### Data for this exercise

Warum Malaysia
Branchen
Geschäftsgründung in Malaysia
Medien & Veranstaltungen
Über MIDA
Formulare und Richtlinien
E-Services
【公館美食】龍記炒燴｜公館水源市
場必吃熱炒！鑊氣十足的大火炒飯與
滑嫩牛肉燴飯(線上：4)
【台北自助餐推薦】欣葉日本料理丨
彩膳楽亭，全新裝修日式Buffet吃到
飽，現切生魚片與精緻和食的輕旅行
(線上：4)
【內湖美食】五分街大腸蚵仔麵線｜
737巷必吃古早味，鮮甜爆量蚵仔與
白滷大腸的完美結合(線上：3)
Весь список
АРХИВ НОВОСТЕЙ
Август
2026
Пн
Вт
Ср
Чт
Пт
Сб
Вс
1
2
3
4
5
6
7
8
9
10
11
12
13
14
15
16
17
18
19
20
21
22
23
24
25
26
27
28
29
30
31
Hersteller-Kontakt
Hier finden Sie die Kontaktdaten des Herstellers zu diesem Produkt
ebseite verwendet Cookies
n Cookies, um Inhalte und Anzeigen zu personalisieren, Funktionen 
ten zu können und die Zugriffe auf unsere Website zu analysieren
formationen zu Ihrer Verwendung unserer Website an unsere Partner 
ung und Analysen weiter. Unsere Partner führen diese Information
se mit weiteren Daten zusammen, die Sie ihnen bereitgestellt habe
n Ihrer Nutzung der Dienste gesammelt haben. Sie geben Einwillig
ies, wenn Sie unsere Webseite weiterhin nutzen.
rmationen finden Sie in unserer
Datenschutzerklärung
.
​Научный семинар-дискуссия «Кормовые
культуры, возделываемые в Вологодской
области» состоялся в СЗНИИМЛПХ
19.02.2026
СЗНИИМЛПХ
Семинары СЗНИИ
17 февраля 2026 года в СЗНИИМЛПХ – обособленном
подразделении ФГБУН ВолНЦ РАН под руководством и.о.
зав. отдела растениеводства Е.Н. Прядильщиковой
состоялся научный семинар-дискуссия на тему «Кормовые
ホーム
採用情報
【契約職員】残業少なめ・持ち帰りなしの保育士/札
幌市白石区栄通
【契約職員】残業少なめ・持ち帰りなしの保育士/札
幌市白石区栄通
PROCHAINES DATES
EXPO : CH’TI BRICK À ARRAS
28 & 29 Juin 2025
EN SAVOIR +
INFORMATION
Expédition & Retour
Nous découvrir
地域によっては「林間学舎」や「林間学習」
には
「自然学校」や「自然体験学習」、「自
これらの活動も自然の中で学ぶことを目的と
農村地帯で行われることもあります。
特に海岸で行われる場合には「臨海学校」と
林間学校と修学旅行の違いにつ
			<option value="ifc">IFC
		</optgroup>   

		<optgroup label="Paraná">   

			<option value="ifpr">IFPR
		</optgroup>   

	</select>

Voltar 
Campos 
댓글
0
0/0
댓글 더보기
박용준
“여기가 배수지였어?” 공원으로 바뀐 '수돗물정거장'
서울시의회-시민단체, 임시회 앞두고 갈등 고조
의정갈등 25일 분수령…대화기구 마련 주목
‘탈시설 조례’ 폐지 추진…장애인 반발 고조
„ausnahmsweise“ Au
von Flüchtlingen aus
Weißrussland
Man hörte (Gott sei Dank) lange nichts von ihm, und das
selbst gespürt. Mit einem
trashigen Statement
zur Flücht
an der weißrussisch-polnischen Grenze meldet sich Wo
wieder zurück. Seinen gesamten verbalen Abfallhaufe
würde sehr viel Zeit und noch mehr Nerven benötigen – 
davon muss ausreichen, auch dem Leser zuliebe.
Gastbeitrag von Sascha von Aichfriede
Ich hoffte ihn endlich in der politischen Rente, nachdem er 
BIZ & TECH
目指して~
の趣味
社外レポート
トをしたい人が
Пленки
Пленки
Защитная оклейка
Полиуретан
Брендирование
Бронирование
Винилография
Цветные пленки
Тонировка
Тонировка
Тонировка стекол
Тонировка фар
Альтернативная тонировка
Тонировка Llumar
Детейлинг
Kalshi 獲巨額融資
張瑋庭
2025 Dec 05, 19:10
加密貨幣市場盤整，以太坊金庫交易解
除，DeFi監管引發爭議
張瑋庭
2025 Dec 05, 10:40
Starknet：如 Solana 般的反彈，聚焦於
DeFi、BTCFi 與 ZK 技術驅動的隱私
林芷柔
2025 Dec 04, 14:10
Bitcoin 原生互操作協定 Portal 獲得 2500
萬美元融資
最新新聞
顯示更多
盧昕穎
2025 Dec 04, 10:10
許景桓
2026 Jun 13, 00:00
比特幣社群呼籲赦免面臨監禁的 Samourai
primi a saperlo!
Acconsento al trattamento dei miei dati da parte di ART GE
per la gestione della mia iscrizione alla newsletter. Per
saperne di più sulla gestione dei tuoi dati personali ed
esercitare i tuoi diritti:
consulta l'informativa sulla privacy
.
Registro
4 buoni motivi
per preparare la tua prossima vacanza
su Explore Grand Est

### What you are asked to do
Copy each line holding the word "Partner" from the listing above.

### Response to this task
formationen zu Ihrer Verwendung unserer Website an unsere Partner 
ung und Analysen weiter. Unsere Partner führen diese Information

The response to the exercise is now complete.